Os trâmites que se seguirão à prisão da deputada federal Carla Zambelli (PL-SP), em Roma, nesta terça-feira 29, deverão se basear nas regras do direito italiano, não da Justiça brasileira, enfatiza o advogado Marcelo Válio, especialista em Direito Constitucional e pós-doutor pela Universidade de Messina, na Itália.
Zambelli era considerada foragida desde o início de junho, quando o ministro do Supremo Tribunal Federal Alexandre de Moraes expediu uma ordem de prisão. Ela fugiu dias depois de ser condenada a dez anos de prisão por invasão a um sistema do Conselho Nacional de Justiça.
Por ter cidadania italiana, Zambelli decidiu se esconder em Roma, onde se dizia “intocável”.
Segundo o artigo 26 da Constituição da Itália, a extradição de um cidadão só poderá ser autorizada “quando expressamente prevista em convenções internacionais”. O dispositivo também define que não se admite extraditar um italiano por crimes políticos — o que não é o caso de Zambelli.
“Há o tratado de extradição entre Brasil e Itália que permite essa possibilidade”, detalha Válio. “Contudo, é uma faculdade da Justiça e do país optar ou não pela extradição.”
Ou seja: o tratado não blinda Zambelli, mas o fato de ela ter cidadania italiana torna o processo mais complexo.
Segundo Marcelo Válio, caso os italianos neguem o pedido de extradição, é razoável que Zambelli cumpra sua pena na Itália, a partir de uma espécie de homologação da sentença do STF.
“Zambelli tem a possibilidade de requerer que sua pena seja cumprida em território italiano, apontando que os cárceres em território brasileiro não seguem as regras de direitos humanos, e ter a chance de permanecer na Itália — mas presa e cumprindo sua pena.”
Esgotar o fluxo legal, reforça o professor, pode levar anos, uma vez que há uma série de recursos possíveis.
Diz o artigo 1º do Tratado de Extradição Brasil-Itália:
“Cada uma das Partes obriga-se a entregar a outra, mediante solicitação, segundo as normas e condições estabelecidas no presente Tratado, as pessoas que se encontrem e seu território e que sejam procuradas pelas autoridades judiciárias da Parte requerente, para serem submetidas a processo penal ou para a execução de uma pena restritiva de liberdade pessoal”.
O artigo 6º, contudo, define que a extradição não é obrigatória quando envolve um cidadão do país requerido — aplica-se a Zambelli, cidadã italiana.

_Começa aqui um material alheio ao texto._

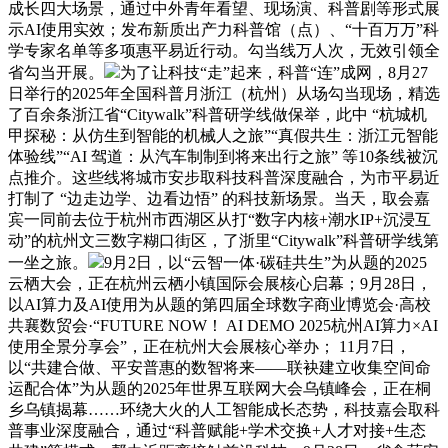
成长四大场景，通过中外青年看望、现场演、科普剧等形式展
示AI使用实效；发布新质出产力科普馆（点）、“十百万万”科
学专家名单等多项惠平易近行动。勾当线万人次，无效引领全
省勾当开展。
为了让科技“走”起来，科普“连”成网，8月27
日举行的2025年全国科普月浙江（杭州）从场勾当现场，精选
了百余条浙江省“Citywalk”科普研学线做保举，此中 “杭城机
甲探秘：从仿生到智能的机械人之旅”“真假共生：浙江元智能
体验线”“AI 驾道：从汽车制制到将来出行之旅” 等10条线被沉
点推介。这些线将城市安步取科技科普深度融合，为市平易近
打制了 “边走边学、边看边悟” 的科技新场景。当天，取会嘉
宾一同前去位于杭州市西湖区从打“数字内核+潮水IP+沉浸互
动”的杭州文三数字糊口街区，了浙里“Citywalk”科普研学线第
一坐之旅。
9月2日，以“云智一体·碳硅共生”为从题的2025
云栖大会，正在杭州云栖小镇国际会展核心启幕；9月28日，
以AI算力及AI使用为从题的第四届全球数字商业博览会·高校
共襄数贸会·“FUTURE NOW！ AI DEMO 2025杭州AI算力×AI
使用全景分享会”，正在杭州大会展核心举办； 11月7日，
以“共建合做、平安普惠的数智将来——联袂建立收集空间命
运配合体”为从题的2025年世界互联网大会乌镇峰会，正在桐
乡乌镇揭幕……环绕大火的人工智能成长态势，科技嘉会取科
普事业深度融合，通过“科普赋能+学术交换+人才对接+生态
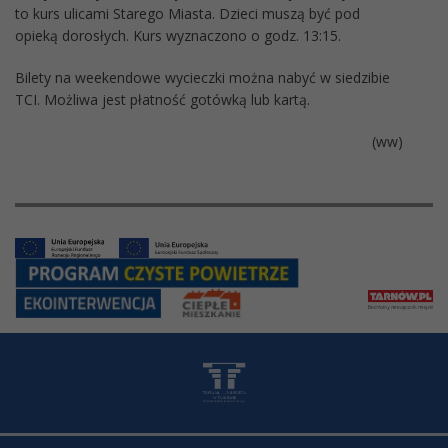
to kurs ulicami Starego Miasta. Dzieci muszą być pod
opieką dorosłych. Kurs wyznaczono o godz. 13:15.
Bilety na weekendowe wycieczki można nabyć w siedzibie
TCI. Możliwa jest płatność gotówką lub kartą.
(ww)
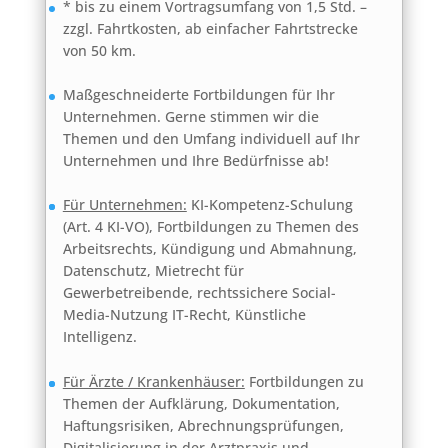
* bis zu einem Vortragsumfang von 1,5 Std. –
zzgl. Fahrtkosten, ab einfacher Fahrtstrecke
von 50 km.
Maßgeschneiderte Fortbildungen für Ihr
Unternehmen. Gerne stimmen wir die
Themen und den Umfang individuell auf Ihr
Unternehmen und Ihre Bedürfnisse ab!
Für Unternehmen:
KI-Kompetenz-Schulung
(Art. 4 KI-VO), Fortbildungen zu Themen des
Arbeitsrechts, Kündigung und Abmahnung,
Datenschutz, Mietrecht für
Gewerbetreibende, rechtssichere Social-
Media-Nutzung IT-Recht, Künstliche
Intelligenz.
Für Ärzte / Krankenhäuser:
Fortbildungen zu
Themen der Aufklärung, Dokumentation,
Haftungsrisiken, Abrechnungsprüfungen,
Digitalisierung in der Arztpraxis und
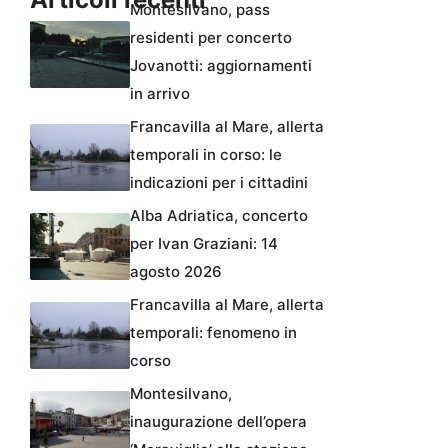
Montesilvano, pass
residenti per concerto
Jovanotti: aggiornamenti
in arrivo
Francavilla al Mare, allerta
temporali in corso: le
indicazioni per i cittadini
Alba Adriatica, concerto
per Ivan Graziani: 14
agosto 2026
Francavilla al Mare, allerta
temporali: fenomeno in
corso
Montesilvano,
inaugurazione dell’opera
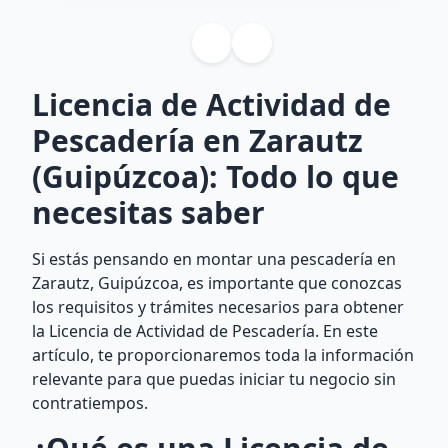
Licencia de Actividad de
Pescadería en Zarautz
(Guipúzcoa): Todo lo que
necesitas saber
Si estás pensando en montar una pescadería en
Zarautz, Guipúzcoa, es importante que conozcas
los requisitos y trámites necesarios para obtener
la Licencia de Actividad de Pescadería. En este
artículo, te proporcionaremos toda la información
relevante para que puedas iniciar tu negocio sin
contratiempos.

Neste cenário, diz o tratado, se o pedido for rejeitado, a parte requerida submeterá o caso às suas autoridades para eventual abertura de um procedimento penal.
A decisão, portanto, está nas mãos das autoridades italianas. A palavra final caberá ao Poder Executivo.
Quando solicitou ao Ministério da Justiça o início do processo para obter a extradição de Zambelli, Alexandre de Moraes assegurou que ela não sofrerá tratamentos desumanos, a exemplo de tortura, caso a Itália autorize seu envio ao Brasil.
“A Sra. Carla Zambelli Salgado de Oliveira, de maneira livre, consciente e voluntária, comandou a invasão a sistemas institucionais utilizados pelo Poder Judiciário, mediante planejamento, arregimentação e comando de pessoa com aptidão técnica e meios necessários ao cumprimento de tal mister, com o fim de adulterar informações, sem autorização expressa ou tácita de quem de direito”, escreveu.
Moraes também assumiu, em nome do Estado brasileiro, uma série de garantias diplomáticas à Itália, como a de não submeter Zambelli a tortura ou tratamentos cruéis, desumanos ou degradantes.